▶ [Work order] When you reach the line in the listing below that contains "Please see the", begin returning lines exactly as written, and stop after the line that contains "[#16356]: https://github.com/JuliaLang/julia/issues/16356". Return no other lines.

▶ [Records for this task]

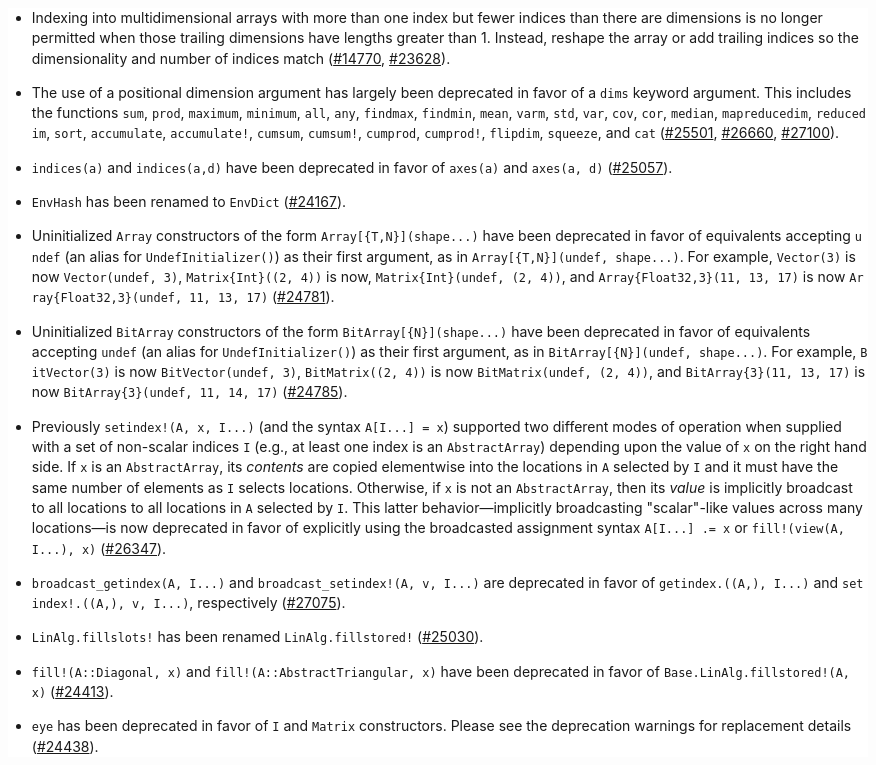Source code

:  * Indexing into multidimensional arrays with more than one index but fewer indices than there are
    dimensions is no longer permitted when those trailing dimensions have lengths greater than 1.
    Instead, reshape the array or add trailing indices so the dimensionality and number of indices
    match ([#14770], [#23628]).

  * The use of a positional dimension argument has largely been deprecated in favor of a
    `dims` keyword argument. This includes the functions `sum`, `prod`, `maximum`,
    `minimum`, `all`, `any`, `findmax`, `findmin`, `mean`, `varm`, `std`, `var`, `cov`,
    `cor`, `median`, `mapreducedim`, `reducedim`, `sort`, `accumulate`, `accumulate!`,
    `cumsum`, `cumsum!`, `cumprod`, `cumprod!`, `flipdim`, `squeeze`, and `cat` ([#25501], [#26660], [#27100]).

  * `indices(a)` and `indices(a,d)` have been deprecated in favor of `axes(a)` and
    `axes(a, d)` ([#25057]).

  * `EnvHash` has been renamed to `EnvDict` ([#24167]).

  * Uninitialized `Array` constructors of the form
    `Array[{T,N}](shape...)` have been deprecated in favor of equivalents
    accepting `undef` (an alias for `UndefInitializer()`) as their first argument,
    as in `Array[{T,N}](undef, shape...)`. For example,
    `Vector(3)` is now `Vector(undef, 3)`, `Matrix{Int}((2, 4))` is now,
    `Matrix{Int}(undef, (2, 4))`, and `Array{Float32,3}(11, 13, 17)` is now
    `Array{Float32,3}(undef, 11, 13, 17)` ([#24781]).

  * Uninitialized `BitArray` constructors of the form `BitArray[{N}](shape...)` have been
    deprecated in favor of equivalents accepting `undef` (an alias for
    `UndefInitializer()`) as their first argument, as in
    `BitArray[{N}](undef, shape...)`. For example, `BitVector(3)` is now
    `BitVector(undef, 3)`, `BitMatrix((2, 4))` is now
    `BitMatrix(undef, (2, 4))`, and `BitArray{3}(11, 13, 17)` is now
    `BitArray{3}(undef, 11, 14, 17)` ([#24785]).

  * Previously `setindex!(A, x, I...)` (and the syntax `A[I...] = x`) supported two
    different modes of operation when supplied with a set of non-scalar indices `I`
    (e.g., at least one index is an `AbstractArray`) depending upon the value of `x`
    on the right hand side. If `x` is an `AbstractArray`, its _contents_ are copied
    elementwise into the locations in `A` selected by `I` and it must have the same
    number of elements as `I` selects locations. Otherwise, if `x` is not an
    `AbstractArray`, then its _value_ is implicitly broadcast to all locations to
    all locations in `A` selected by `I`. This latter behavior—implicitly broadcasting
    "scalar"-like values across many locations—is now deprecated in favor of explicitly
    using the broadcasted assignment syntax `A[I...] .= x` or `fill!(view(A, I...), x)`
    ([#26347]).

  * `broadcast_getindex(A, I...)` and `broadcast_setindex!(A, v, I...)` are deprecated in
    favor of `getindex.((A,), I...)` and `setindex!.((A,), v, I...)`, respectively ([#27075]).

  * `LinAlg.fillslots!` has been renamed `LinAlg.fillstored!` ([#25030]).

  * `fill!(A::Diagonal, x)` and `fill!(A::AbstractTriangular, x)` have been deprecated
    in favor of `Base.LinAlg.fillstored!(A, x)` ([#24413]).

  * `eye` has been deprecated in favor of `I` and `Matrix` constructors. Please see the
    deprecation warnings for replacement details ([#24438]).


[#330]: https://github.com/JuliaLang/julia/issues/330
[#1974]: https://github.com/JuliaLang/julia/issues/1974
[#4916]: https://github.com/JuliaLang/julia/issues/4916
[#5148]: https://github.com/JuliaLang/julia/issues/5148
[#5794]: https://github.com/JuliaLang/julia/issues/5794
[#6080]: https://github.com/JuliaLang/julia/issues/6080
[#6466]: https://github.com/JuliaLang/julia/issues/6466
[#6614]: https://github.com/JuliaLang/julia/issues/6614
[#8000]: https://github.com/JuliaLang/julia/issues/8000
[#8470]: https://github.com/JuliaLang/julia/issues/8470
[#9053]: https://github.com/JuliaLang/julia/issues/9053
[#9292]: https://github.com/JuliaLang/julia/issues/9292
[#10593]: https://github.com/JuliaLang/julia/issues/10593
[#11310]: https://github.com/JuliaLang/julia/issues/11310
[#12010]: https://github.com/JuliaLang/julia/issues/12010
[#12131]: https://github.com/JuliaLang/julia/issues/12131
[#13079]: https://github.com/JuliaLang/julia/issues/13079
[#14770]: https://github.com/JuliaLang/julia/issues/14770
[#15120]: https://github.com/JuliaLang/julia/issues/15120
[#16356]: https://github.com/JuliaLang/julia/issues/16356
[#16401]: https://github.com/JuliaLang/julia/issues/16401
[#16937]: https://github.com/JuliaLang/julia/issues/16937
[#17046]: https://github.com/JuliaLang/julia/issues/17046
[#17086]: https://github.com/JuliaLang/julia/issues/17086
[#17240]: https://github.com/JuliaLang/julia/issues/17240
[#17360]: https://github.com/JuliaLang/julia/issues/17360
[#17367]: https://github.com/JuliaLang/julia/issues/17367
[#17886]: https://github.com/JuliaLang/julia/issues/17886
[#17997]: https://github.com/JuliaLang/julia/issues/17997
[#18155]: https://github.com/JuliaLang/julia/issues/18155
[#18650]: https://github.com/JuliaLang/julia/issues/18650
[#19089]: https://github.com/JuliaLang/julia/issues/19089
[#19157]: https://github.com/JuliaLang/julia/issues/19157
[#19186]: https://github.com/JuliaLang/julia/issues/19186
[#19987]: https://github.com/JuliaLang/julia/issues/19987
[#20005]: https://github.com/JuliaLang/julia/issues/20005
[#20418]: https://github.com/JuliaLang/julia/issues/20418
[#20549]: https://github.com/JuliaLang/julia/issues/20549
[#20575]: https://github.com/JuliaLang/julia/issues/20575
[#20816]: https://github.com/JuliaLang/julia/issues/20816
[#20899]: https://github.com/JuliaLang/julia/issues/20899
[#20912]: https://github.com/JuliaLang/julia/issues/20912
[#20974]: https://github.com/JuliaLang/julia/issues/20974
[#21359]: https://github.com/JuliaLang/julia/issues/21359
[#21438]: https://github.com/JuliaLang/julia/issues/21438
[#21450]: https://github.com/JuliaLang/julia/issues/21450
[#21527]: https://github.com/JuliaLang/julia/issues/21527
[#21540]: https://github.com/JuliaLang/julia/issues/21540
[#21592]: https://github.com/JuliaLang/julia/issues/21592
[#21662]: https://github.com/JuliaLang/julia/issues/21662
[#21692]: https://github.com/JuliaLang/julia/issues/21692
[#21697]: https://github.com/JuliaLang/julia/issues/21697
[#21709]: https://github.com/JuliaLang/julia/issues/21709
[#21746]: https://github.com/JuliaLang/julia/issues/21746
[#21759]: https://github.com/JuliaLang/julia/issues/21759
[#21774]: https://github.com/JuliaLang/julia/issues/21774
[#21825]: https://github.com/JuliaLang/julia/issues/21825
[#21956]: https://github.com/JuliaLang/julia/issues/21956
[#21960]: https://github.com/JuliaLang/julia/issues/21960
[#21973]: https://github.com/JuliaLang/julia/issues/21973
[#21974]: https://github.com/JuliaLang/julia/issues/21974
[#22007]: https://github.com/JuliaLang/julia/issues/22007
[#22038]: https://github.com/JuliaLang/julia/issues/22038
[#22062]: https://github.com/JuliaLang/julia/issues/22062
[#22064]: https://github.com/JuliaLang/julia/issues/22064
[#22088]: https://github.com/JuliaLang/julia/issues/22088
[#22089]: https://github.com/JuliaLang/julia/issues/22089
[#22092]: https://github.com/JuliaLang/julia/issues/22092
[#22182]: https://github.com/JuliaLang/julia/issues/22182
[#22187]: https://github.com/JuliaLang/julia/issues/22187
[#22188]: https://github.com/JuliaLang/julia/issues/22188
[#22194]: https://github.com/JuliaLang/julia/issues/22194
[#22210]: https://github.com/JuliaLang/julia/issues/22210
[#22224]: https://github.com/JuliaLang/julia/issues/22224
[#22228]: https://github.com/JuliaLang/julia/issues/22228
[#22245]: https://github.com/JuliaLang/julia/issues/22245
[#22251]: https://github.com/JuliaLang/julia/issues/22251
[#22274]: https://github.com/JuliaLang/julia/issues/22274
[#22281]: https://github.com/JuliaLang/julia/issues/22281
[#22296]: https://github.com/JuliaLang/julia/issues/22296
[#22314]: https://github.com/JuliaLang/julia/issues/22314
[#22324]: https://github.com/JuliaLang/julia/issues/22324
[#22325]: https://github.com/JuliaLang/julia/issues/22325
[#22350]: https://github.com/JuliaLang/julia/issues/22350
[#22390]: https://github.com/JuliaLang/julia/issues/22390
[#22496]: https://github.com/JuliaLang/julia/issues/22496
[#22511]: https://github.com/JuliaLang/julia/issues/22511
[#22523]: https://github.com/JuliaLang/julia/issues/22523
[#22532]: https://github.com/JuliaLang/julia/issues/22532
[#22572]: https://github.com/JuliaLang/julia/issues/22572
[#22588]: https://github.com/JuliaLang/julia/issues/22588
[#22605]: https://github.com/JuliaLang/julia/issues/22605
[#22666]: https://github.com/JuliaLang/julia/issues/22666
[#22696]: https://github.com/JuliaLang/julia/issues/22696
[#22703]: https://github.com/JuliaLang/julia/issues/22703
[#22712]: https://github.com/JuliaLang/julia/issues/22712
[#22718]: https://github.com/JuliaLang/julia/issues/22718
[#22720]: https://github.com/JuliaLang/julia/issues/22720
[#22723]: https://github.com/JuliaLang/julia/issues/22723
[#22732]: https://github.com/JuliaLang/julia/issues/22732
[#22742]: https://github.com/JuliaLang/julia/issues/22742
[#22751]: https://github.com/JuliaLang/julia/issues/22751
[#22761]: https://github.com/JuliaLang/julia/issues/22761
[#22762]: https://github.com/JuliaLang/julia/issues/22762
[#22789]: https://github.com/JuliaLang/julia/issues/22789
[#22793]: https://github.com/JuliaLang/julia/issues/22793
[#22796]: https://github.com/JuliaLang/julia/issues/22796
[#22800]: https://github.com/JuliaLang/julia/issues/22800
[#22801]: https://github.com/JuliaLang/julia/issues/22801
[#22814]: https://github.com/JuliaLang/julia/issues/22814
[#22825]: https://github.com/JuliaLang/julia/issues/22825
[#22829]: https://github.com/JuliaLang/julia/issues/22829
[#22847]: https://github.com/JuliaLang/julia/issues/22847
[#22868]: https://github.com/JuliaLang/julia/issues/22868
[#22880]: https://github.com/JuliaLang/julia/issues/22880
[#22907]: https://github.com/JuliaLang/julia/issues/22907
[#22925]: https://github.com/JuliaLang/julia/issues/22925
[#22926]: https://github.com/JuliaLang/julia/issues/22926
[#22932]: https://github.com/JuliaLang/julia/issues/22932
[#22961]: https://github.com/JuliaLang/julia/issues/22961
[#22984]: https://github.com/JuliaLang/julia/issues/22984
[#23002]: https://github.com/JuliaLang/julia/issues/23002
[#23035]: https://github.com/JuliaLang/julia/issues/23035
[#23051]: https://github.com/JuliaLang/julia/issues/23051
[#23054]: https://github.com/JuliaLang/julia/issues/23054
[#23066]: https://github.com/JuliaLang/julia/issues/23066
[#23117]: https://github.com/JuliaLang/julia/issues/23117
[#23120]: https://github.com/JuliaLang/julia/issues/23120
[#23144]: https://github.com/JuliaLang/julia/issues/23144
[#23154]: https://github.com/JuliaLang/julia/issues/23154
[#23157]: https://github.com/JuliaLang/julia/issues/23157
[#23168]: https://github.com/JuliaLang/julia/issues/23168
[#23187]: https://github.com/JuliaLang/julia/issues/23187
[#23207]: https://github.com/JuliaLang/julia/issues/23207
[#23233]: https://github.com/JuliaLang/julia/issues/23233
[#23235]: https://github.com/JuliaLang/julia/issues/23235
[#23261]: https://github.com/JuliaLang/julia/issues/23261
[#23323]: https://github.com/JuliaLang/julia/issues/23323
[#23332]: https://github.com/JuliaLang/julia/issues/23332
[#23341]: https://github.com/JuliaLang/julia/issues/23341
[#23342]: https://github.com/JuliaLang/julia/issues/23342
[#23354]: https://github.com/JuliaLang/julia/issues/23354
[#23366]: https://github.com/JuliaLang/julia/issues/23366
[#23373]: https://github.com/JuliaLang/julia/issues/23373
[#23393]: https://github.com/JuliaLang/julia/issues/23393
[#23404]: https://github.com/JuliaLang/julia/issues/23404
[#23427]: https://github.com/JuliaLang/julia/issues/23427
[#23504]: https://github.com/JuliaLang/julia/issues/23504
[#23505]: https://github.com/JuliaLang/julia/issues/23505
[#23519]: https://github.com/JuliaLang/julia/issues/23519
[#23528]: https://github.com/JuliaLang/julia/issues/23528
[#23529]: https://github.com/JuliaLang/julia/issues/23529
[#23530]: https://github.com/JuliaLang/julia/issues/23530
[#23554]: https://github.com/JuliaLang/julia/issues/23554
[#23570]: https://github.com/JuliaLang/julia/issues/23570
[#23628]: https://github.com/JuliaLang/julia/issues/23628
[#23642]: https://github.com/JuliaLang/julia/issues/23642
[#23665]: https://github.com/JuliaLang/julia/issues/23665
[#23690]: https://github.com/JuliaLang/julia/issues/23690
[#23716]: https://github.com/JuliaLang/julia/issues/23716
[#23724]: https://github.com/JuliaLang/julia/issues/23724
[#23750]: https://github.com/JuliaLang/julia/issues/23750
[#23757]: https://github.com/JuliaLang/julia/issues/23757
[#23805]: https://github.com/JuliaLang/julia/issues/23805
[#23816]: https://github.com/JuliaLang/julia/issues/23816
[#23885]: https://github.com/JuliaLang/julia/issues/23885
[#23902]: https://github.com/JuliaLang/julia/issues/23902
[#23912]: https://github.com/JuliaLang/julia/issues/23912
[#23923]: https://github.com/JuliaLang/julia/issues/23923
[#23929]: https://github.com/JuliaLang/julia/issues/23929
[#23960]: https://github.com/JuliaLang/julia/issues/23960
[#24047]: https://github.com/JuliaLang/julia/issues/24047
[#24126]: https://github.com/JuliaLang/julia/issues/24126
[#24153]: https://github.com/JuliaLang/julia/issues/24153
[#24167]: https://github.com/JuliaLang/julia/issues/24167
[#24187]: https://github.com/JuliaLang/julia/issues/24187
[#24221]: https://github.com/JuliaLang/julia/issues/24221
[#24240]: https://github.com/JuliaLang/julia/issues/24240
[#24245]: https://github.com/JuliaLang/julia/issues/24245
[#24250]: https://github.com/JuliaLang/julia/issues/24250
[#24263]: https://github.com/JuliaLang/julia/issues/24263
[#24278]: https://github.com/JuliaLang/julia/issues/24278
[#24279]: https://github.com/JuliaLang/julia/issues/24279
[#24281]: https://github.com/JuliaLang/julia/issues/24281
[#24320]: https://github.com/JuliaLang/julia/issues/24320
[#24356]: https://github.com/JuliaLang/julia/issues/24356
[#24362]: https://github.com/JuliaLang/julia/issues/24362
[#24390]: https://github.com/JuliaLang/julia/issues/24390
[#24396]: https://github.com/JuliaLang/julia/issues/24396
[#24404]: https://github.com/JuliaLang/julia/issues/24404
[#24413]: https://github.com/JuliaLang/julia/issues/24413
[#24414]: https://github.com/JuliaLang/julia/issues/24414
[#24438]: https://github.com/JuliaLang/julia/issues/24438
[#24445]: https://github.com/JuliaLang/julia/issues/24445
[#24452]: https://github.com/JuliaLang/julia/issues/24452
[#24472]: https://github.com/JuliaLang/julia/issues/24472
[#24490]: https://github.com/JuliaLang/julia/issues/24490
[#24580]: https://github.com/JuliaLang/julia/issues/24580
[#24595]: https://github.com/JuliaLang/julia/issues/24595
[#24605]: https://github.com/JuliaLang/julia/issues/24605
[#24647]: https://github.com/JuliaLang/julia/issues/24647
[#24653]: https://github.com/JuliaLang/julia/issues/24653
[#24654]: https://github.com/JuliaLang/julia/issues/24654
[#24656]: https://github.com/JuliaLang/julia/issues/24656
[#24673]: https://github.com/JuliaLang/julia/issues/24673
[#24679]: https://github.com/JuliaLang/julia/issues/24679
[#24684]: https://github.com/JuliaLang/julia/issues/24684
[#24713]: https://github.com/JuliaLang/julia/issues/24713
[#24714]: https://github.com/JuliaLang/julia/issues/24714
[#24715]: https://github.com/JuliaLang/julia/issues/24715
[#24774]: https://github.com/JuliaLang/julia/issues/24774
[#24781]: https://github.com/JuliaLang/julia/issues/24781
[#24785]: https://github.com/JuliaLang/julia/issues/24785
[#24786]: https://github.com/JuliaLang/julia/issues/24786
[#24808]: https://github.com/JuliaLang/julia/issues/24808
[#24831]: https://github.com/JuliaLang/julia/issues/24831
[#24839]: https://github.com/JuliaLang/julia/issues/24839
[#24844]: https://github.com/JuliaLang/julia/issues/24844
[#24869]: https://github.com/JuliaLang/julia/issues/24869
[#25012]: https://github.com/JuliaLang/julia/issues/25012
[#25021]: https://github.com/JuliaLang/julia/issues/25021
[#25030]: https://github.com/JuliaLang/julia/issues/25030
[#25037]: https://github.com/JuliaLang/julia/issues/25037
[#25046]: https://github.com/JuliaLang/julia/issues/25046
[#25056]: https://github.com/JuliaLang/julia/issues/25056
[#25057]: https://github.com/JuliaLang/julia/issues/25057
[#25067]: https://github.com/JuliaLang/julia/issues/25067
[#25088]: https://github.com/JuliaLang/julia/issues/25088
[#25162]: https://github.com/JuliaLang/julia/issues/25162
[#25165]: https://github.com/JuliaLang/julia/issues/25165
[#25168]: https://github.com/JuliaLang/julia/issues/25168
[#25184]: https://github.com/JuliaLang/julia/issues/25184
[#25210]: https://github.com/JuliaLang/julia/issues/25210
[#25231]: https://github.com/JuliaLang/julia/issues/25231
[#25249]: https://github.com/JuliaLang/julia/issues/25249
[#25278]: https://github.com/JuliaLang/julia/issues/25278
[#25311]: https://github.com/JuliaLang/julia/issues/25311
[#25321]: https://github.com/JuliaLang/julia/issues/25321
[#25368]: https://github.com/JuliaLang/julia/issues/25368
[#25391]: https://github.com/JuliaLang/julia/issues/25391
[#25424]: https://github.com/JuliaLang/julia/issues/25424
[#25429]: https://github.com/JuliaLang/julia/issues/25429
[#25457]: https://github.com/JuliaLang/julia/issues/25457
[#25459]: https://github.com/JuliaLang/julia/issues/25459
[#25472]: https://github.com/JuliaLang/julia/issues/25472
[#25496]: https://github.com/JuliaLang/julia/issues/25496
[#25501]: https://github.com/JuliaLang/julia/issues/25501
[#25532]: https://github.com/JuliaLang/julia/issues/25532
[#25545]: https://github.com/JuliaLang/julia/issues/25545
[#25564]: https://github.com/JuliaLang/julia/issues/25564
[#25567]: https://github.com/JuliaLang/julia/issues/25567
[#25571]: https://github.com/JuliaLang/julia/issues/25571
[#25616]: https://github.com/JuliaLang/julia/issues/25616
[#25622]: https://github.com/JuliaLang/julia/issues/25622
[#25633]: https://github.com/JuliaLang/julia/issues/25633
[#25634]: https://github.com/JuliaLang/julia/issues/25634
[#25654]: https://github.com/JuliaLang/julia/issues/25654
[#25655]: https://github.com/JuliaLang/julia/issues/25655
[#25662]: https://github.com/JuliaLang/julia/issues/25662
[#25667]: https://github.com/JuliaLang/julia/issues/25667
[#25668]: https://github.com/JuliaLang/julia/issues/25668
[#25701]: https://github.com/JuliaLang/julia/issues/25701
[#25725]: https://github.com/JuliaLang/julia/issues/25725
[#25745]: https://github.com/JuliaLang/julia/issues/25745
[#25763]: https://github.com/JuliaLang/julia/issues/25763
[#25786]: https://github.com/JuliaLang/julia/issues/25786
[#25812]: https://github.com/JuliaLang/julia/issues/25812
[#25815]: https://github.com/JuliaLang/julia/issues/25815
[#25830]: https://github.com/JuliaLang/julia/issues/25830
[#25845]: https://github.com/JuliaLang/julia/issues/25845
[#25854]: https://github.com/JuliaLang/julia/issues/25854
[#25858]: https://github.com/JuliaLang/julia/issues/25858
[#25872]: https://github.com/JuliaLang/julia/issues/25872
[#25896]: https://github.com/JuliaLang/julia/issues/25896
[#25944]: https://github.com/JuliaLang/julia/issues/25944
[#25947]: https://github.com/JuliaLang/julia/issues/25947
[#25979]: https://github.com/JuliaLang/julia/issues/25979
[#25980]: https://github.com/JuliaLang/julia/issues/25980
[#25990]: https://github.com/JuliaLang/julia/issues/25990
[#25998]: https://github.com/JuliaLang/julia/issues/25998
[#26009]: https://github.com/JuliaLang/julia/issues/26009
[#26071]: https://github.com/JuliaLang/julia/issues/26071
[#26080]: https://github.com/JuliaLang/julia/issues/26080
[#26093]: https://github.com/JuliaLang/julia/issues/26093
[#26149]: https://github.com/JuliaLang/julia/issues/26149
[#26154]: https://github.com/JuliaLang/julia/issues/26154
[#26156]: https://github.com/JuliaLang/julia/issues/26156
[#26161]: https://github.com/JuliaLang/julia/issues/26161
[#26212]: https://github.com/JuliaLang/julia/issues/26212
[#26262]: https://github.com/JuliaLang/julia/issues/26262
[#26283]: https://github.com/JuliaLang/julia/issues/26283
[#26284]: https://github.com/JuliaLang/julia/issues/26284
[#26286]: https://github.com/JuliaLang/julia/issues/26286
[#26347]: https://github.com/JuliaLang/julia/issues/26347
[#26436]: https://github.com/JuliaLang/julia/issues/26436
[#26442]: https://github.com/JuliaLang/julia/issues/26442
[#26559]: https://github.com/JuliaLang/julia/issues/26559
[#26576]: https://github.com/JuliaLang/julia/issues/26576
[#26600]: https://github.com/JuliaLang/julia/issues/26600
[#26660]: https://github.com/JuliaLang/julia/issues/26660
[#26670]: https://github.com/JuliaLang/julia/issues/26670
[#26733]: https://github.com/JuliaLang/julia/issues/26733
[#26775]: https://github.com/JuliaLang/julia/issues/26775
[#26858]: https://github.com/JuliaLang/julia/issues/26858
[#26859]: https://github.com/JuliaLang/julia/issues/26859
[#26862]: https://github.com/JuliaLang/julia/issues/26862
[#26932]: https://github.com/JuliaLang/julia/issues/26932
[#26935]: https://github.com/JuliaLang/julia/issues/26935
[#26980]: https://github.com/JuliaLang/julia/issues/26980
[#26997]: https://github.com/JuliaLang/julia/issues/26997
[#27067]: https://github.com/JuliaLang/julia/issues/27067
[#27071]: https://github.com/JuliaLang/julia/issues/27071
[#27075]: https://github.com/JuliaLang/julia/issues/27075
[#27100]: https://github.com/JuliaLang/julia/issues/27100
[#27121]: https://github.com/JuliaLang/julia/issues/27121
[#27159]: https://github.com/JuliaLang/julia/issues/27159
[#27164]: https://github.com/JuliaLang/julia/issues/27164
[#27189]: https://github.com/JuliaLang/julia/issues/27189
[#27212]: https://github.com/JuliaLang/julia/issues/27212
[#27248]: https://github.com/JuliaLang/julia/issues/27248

▶ [Task answer]
  * `eye` has been deprecated in favor of `I` and `Matrix` constructors. Please see the
    deprecation warnings for replacement details ([#24438]).


[#330]: https://github.com/JuliaLang/julia/issues/330
[#1974]: https://github.com/JuliaLang/julia/issues/1974
[#4916]: https://github.com/JuliaLang/julia/issues/4916
[#5148]: https://github.com/JuliaLang/julia/issues/5148
[#5794]: https://github.com/JuliaLang/julia/issues/5794
[#6080]: https://github.com/JuliaLang/julia/issues/6080
[#6466]: https://github.com/JuliaLang/julia/issues/6466
[#6614]: https://github.com/JuliaLang/julia/issues/6614
[#8000]: https://github.com/JuliaLang/julia/issues/8000
[#8470]: https://github.com/JuliaLang/julia/issues/8470
[#9053]: https://github.com/JuliaLang/julia/issues/9053
[#9292]: https://github.com/JuliaLang/julia/issues/9292
[#10593]: https://github.com/JuliaLang/julia/issues/10593
[#11310]: https://github.com/JuliaLang/julia/issues/11310
[#12010]: https://github.com/JuliaLang/julia/issues/12010
[#12131]: https://github.com/JuliaLang/julia/issues/12131
[#13079]: https://github.com/JuliaLang/julia/issues/13079
[#14770]: https://github.com/JuliaLang/julia/issues/14770
[#15120]: https://github.com/JuliaLang/julia/issues/15120
[#16356]: https://github.com/JuliaLang/julia/issues/16356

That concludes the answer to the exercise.